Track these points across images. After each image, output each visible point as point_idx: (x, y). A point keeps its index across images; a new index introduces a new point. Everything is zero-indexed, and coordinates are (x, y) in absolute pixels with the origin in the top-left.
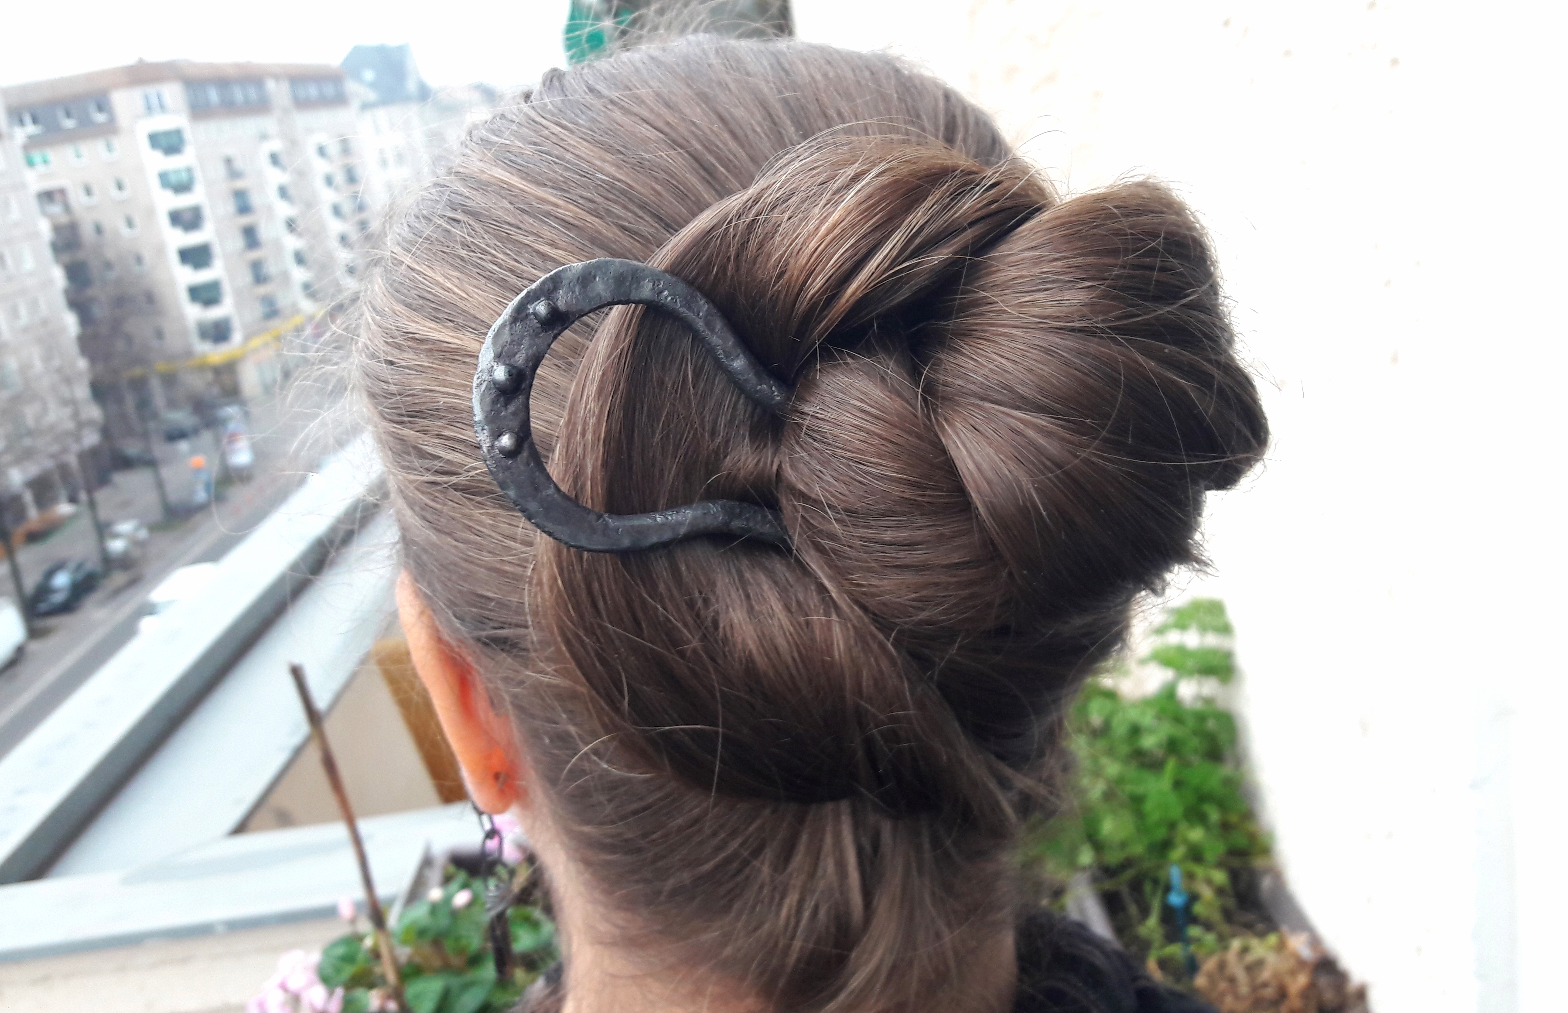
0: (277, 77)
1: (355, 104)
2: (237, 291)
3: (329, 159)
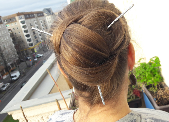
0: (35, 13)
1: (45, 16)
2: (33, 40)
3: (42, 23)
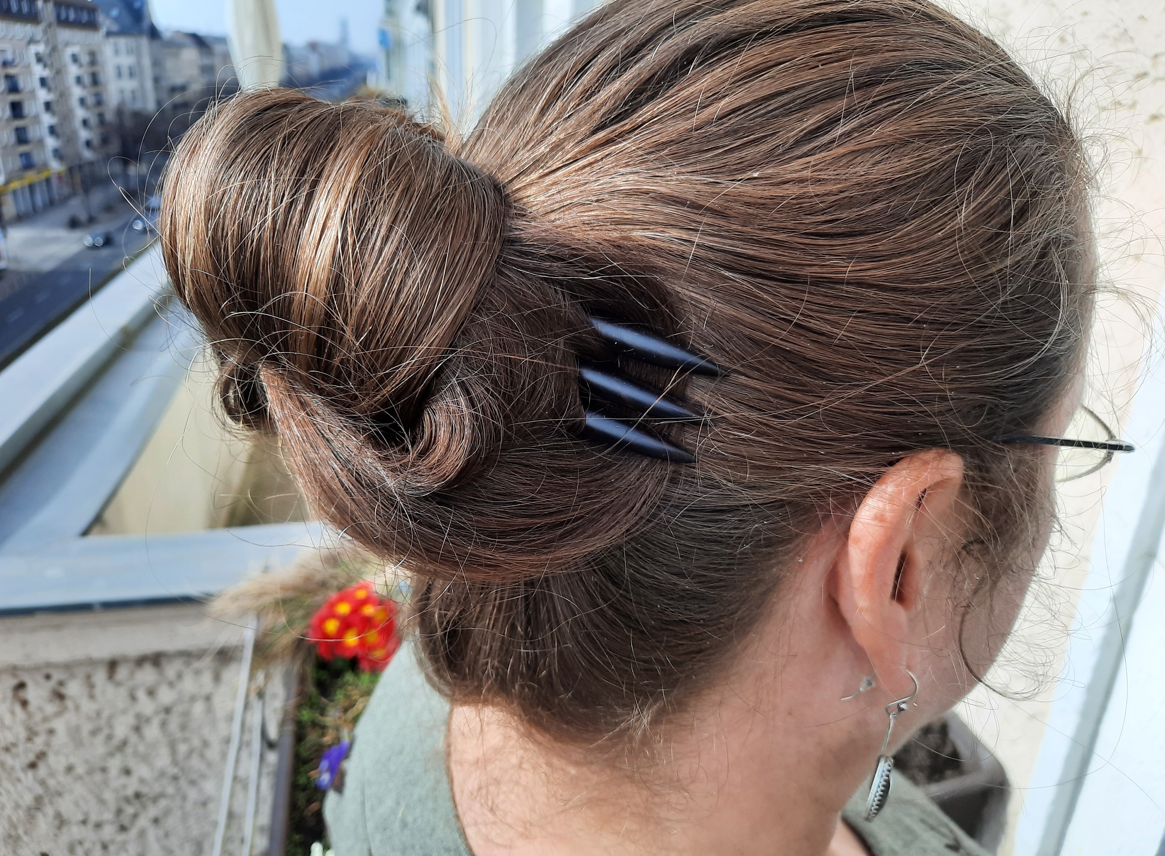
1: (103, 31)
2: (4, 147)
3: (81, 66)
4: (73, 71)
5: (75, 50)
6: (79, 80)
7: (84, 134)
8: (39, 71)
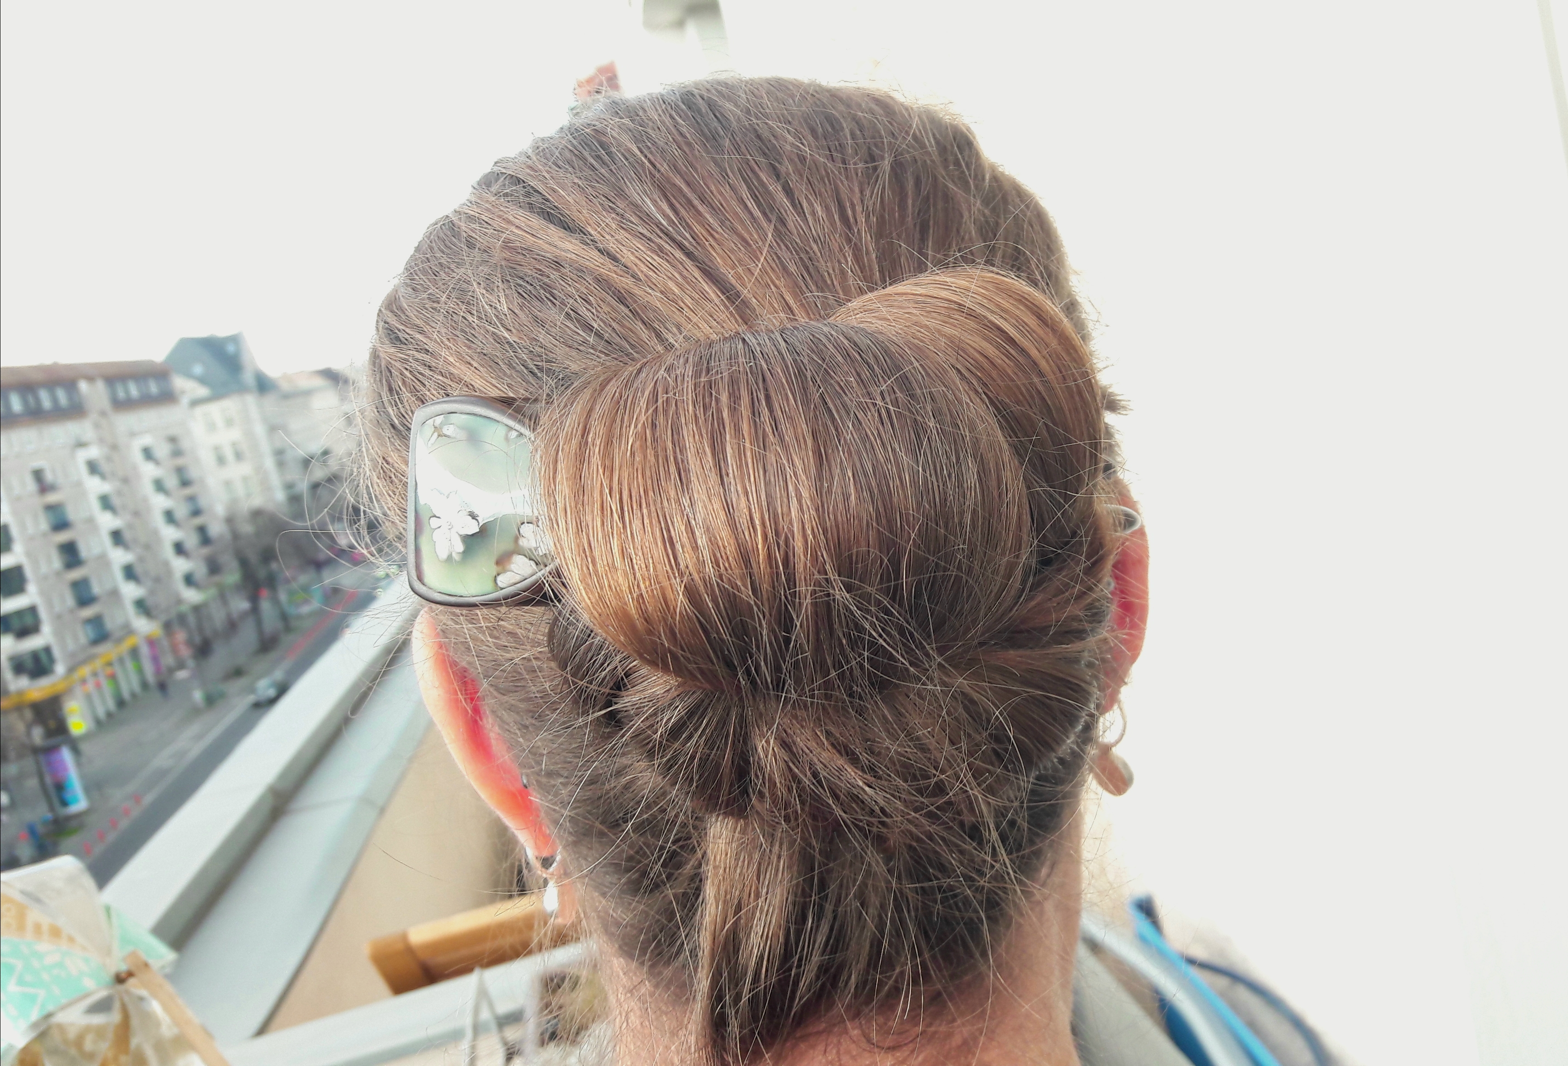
=-=-=-=-=
Restate every record exactly, please; do not copy the pictures.

Track these points across images. After each image, output each visible point as point_idx: (x, y). A point keeps its index across images; a new index introduces a new point. Everything is zero-indexed, and coordinates are (x, y) in absolute pixels with the origin in the top-left.
0: (277, 77)
1: (355, 104)
2: (237, 291)
3: (329, 159)
0: (35, 13)
1: (45, 16)
2: (33, 40)
3: (42, 23)
1: (103, 31)
2: (4, 147)
3: (81, 66)
4: (73, 71)
5: (75, 50)
6: (79, 80)
7: (84, 134)
8: (39, 71)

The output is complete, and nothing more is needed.